Autoren wie Scott Lynch (Gentleman Bastards) und Saladin Ahmed (Throne of the Crescent Moon) sehen sich ganz bewusst in der von Leiber begründeten Tradition. Und Steven Brust (Vlad Taltos) hat einmal erklärt:

Mr. Leiber can reasonably be considered the man who invented the field where I make my living. [...] Howard invented *something* that contributed to the whole thing, but it isn't the special place where I work. Howard's world remained fundamentally rural; Leiber incorporated the urban, which had not been done before.

 

 

(1)  J.R.R. Tolkien: Über Märchen. In: Ders.: Die Ungeheuer und ihre Kritiker. S. 187ff.

(2) Zit. nach: Jacques Le Goff: Das Hochmittelalter. S. 82f.

(3) Wenn Rudolf von Ems in seinem um 1220 entstandenen Guten Gerhard erstmals einen (Kölner) Kaufmann zum Helden eines höfischen Romans macht, spiegelt sich darin zwar ohne Zweifel die wachsende Bedeutung der Stadtwirtschaft wider. Doch beruht die moralische Vorbildlichkeit Gerhards bezeichnenderweise gerade darin, dass er sich nicht "wie ein Händler" verhält, sondern auf besonders vollkommene Weise feudale Tugenden wie die milte ("Freigebigkeit") an den Tag legt und ganz im Interesse von Adeligen wie dem englischen Kronprinzen Wilhelm handelt. Er ist der Großkaufmann, wie die Aristokraten ihn sich wünschten.

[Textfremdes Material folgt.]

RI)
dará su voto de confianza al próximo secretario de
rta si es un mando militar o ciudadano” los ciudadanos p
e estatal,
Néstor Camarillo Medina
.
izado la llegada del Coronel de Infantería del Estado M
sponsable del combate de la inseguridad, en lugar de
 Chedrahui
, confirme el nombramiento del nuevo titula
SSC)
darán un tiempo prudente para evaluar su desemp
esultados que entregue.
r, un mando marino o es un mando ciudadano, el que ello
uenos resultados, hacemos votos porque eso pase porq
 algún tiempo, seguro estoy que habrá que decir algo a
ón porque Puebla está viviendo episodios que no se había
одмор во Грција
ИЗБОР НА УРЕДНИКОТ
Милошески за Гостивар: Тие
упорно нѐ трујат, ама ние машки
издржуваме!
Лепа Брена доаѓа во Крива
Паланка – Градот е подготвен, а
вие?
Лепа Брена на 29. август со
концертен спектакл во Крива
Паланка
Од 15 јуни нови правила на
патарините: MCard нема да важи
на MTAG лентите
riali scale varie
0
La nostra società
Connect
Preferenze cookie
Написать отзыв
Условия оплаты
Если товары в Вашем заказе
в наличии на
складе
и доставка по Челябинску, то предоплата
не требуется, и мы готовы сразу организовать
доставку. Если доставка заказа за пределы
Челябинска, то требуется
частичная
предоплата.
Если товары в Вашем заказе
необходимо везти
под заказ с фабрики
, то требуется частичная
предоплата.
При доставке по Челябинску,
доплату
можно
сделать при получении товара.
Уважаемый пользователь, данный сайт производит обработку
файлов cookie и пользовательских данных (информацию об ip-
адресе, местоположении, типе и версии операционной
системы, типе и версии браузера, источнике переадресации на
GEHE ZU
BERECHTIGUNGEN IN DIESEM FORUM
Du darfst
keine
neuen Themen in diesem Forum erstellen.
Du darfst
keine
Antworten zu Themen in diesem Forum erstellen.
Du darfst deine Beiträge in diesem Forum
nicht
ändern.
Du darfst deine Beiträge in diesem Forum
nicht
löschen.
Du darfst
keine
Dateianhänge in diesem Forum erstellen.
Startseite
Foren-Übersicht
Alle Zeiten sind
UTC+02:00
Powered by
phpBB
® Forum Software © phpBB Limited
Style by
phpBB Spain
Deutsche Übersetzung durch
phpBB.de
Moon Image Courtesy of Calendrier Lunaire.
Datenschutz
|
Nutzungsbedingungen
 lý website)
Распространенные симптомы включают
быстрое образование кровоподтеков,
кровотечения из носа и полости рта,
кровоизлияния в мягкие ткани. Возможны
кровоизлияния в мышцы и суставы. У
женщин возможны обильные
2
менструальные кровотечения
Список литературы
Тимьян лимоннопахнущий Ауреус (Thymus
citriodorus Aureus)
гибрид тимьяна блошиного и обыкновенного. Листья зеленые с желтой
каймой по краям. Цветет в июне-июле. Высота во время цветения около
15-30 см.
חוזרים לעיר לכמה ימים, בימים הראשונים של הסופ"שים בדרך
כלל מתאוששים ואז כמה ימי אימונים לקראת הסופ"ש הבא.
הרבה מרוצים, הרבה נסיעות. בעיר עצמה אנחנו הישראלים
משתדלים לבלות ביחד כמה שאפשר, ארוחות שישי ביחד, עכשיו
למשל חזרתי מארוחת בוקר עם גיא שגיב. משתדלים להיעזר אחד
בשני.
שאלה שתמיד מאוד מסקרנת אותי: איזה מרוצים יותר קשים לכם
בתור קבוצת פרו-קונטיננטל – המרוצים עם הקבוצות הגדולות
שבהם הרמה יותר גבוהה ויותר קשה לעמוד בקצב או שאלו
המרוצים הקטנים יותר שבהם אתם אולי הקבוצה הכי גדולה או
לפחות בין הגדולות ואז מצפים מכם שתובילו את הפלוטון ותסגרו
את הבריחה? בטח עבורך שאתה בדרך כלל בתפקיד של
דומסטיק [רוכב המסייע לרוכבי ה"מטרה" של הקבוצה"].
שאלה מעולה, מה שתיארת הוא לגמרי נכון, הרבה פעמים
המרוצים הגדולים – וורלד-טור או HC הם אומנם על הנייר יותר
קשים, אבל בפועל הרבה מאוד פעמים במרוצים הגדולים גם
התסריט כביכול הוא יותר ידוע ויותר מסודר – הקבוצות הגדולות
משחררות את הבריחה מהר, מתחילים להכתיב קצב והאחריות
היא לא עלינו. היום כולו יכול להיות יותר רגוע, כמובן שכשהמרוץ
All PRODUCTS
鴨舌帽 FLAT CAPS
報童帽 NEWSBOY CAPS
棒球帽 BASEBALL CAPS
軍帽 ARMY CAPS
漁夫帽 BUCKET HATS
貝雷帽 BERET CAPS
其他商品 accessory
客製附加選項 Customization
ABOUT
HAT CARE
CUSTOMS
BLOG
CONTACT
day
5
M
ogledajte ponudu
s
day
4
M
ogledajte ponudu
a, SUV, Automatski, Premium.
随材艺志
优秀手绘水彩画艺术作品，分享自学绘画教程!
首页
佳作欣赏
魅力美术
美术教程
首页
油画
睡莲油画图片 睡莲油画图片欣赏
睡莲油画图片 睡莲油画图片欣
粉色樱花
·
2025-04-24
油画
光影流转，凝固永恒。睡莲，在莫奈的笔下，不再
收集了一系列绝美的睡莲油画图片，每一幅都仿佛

(4) Zit. nach: Humphrey Carpenter: J.R.R. Tolkien. Eine Biographie. S. 193.

(5) "[D]ie Haltung der 'Dienstbarkeit', die vollkommene Unterwerfung des ritterlichen 'Knechts' unter das Wünschen und Wollen der Dame". (J.R.R. Tolkien: Sir Gawain und der Grüne Ritter. In: Ders.: Die Ungeheuer und ihre Kritiker. S. 118).

(6) Entwurf eines Briefes an einen Leser des Herr der Ringe (ca. 1963). In: J.R.R. Tolkien: Briefe. Nr. 244. S. 423f.

(7) J.R.R. Tolkien: Das Buch der Verschollenen Geschichten. Bd. 1. S. 144f.

(8) J.R.R. Tolkien: Das Buch der Verschollenen Geschichten. Bd. 2. S. 176.

(9) J.R.R. Tolkien: Der Herr der Ringe. Bd. 2. S. 21.

(10) Brief an Naomi Mitchison [25. April 1954]. In: J.R.R. Tolkien: Briefe. Nr. 144. S. 230.

(11) J.R.R. Tolkien: Der Herr der Ringe. Bd. 2. S. 44.

(12) Zauberwelten. Herbst 2021. S. 31.

(13)  Beowulf. V. 20-24.

(14) J.R.R. Tolkien: Der kleine Hobbit. S. 257; 250; 251; 253; 254; 255; 256; 249; 255; 291; 301.

(15) Zit. nach:  Todd B. Vick: Rogues & Renegades. The Life and Legacy of Robert E. Howard. S. 83.

(16) Zit. nach: Mark Finn: Blood & Thunder. The Life & Art of Robert E. Howard. S. 172.

(17) Brief an Talman vom September 1931. Zit. nach: Ebd. S. 97.

(18) Zit. nach: Ebd. S. 99f.

(19) Robert E. Howard: Rogues in the House,

(20) Brian Murphy: Flame and Crimson: A History of Sword-and-Sorcery. S. 119.